ANNAPOLIS -- The State Board of Education proposed a compromise set of high school graduation requirements to a legislative review panel yesterday, including a revised but still controversial provision to require students to perform up to 75 hours of community service.
To lessen opposition from local school systems that believe the community service requirement is inappropriate, too costly or both, the revised regulations would allow each system to design its own program provided it is approved by the state superintendent of schools.
The Administrative, Executive and Legislative Review Committee expressed concerns about the community service requirement as well as the overall $35 million, five-year cost of implementing the tougher graduation standards, but took no vote. Unless regulations are of an emergency nature, the panel can only review standard regulations and suggest changes.
The new graduation requirements, which would apply to students who graduate in 1998 or thereafter, also would:
* Cut the currently required one credit in physical education in half to make room for an added half-credit in health education, which could include topics such as acquired immune deficiency syndrome, drug or alcohol abuse, cardiopulmonary resuscitation or sex education.
* Retain at three the number of credits required in mathematics, but specify that two of those three must be obtained by taking algebra and geometry. The original proposal unveiled last fall called for the number of math credits to be increased to four, with two of the four in algebra and geometry.
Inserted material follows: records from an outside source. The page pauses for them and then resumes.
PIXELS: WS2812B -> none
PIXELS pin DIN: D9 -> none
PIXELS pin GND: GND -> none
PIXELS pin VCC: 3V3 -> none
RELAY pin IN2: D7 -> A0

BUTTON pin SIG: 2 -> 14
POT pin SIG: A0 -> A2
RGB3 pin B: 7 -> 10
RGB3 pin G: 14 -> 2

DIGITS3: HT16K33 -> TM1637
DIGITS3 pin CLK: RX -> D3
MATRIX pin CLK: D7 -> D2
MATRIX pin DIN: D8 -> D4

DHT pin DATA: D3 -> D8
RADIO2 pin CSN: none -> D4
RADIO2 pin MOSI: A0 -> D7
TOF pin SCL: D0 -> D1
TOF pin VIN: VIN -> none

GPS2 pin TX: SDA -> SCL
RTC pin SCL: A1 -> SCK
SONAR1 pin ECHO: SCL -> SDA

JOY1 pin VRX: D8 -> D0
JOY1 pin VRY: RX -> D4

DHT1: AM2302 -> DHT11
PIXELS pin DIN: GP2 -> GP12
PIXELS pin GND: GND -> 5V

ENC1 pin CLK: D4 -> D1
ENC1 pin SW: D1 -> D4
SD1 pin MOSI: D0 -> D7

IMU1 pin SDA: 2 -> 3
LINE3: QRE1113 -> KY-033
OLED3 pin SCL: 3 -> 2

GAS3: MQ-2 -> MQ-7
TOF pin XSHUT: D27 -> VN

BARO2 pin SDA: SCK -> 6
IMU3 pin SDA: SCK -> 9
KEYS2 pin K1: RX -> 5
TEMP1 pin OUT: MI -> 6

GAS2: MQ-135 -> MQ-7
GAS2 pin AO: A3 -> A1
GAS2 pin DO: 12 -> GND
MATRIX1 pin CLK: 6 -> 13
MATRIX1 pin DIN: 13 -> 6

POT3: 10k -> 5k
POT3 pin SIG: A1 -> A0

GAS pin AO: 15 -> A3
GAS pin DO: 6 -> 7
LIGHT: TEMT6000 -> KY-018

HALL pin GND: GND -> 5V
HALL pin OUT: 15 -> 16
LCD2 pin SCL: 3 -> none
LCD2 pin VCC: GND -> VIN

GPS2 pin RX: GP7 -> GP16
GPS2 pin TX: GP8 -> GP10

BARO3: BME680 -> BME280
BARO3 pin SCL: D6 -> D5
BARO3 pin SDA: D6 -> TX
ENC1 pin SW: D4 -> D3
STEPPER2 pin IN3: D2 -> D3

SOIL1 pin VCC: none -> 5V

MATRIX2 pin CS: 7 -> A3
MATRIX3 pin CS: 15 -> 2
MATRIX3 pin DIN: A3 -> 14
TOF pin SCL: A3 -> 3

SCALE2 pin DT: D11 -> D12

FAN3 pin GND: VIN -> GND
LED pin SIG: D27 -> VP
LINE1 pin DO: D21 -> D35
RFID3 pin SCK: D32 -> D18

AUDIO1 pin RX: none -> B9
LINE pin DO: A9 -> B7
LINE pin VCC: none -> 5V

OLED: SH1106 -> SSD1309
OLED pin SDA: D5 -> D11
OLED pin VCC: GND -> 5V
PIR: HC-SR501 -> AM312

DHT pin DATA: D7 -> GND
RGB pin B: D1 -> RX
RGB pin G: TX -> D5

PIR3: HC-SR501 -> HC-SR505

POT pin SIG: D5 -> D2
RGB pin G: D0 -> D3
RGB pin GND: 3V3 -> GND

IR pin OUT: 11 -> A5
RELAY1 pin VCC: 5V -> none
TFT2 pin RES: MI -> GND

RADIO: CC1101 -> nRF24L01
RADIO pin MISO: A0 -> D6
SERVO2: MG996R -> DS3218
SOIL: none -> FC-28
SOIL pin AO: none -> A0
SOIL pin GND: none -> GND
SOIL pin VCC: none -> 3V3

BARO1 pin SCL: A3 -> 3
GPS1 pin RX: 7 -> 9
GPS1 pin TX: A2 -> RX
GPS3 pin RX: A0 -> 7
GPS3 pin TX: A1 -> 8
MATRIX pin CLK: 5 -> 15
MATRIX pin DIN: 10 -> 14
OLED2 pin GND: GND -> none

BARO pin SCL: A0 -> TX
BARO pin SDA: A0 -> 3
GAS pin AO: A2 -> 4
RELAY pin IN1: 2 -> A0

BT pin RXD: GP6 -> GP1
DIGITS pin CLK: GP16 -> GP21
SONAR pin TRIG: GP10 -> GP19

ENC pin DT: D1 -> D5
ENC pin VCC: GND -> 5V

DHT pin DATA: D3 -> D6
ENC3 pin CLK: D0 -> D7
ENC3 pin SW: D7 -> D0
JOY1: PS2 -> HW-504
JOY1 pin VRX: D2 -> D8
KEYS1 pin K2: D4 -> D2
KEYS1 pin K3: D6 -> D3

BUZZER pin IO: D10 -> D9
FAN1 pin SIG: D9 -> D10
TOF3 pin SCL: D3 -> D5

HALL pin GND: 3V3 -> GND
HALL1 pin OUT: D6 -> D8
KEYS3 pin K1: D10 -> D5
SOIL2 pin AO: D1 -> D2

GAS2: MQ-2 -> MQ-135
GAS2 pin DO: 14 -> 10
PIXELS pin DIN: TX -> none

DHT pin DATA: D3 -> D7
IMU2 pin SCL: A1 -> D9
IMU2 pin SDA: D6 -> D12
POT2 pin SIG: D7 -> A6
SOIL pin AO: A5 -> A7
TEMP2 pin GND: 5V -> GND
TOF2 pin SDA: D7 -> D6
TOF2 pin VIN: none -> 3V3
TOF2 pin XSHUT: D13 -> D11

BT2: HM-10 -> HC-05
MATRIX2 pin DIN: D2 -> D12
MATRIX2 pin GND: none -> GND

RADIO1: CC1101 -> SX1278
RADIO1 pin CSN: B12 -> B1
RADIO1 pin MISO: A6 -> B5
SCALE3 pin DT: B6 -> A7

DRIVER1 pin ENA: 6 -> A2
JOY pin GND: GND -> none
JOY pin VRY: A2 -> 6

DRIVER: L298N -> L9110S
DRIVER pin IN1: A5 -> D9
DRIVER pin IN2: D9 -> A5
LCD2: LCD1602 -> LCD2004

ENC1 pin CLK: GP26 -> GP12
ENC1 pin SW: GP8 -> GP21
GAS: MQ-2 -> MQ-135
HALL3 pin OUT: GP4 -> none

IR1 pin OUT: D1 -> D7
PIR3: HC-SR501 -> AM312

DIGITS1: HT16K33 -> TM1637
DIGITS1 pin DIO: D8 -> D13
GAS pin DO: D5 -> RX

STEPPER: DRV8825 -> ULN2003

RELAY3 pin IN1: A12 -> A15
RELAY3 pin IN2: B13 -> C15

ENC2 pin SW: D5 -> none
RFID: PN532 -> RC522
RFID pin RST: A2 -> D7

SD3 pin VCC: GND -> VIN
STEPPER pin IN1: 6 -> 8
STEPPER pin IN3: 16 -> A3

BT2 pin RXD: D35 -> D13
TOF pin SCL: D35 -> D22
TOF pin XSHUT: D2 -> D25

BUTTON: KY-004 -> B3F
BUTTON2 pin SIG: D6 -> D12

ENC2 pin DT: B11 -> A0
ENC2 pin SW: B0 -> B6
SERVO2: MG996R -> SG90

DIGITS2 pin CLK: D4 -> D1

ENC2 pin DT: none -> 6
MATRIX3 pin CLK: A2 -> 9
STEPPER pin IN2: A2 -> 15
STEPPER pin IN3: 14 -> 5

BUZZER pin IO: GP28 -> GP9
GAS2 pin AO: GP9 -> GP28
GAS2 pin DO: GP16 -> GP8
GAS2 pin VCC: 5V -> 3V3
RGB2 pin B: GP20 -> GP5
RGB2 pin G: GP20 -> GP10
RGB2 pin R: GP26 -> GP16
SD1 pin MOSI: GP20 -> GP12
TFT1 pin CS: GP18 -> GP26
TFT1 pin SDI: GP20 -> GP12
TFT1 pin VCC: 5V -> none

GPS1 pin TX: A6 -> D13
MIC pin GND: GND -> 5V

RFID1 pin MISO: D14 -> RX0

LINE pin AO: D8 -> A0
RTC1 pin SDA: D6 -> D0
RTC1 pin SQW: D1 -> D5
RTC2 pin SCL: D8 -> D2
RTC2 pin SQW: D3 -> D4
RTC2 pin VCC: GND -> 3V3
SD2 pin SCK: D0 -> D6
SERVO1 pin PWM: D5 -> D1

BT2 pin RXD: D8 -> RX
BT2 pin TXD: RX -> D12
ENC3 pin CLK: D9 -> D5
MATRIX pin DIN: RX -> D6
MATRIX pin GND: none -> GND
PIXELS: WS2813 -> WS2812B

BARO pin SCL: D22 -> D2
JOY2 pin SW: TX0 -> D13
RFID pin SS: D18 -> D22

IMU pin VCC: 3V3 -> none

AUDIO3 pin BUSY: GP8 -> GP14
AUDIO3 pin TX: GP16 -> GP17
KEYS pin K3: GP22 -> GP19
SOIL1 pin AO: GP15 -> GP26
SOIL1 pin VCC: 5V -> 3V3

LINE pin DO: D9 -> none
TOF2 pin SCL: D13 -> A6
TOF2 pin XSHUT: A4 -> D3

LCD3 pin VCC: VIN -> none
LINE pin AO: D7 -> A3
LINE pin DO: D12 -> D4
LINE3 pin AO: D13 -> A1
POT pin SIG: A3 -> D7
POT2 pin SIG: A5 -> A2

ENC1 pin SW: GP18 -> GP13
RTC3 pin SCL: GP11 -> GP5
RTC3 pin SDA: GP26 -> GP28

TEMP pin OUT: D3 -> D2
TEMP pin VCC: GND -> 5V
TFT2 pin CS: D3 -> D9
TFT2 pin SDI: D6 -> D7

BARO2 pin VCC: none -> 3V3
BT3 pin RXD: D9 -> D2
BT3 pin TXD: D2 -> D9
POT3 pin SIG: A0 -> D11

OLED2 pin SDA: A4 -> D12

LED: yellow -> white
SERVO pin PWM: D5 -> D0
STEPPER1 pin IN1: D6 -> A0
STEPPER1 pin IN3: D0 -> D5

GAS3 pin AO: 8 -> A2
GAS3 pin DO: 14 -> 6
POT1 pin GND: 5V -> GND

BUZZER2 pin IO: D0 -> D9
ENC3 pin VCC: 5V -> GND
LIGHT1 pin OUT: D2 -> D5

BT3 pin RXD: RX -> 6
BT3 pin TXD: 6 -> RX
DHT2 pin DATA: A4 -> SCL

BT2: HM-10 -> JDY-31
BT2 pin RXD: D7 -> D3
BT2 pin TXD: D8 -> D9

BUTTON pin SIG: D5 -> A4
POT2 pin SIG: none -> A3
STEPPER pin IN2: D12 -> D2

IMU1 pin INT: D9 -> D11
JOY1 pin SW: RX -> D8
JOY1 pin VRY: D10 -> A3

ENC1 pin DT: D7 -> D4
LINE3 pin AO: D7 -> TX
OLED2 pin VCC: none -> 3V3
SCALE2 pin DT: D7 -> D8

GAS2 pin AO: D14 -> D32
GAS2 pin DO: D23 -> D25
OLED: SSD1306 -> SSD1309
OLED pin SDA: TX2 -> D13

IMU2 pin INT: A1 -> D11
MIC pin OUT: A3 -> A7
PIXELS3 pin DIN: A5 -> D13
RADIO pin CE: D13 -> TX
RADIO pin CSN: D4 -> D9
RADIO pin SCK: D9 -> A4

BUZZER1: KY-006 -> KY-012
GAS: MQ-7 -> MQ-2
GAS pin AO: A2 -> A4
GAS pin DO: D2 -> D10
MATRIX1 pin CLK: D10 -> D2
* Retain at three the number of credits required in science. The original proposal would have reduced that to two.
* Require for the first time a credit in a course of study called "technology education," described by state education officials as practical application of what students learn in math and science.
* Require three credits in social studies, the same as at present, but specifically require that one be in U.S. history, one in world history, and one in local, state and national government. The original proposal had called for four credits, the fourth one split between geography and economics.
The State Board of Education is scheduled to hold a public meeting on those and other proposed changes to the graduation requirements July 29 at its headquarters at 200 W. Baltimore St.
State School Superintendent Nancy S. Grasmick said the revised regulations, two years in the making and the first since 1985, represented compromises developed through discussions with local school superintendents and boards of education.
Several review committee members said the community service and technology education proposals were too vague.
Del. Howard P. Rawlings, D-Baltimore, complained that the state was emphasizing "feely, fudgy-wudgy kinds of programs" rather than concentrating on more core educational requirements.
Several also said they were worried that the cost of imposing the stiffer graduation requirements will simply be passed along to the local jurisdictions, while noting that the state also is in no financial position to take on new spending.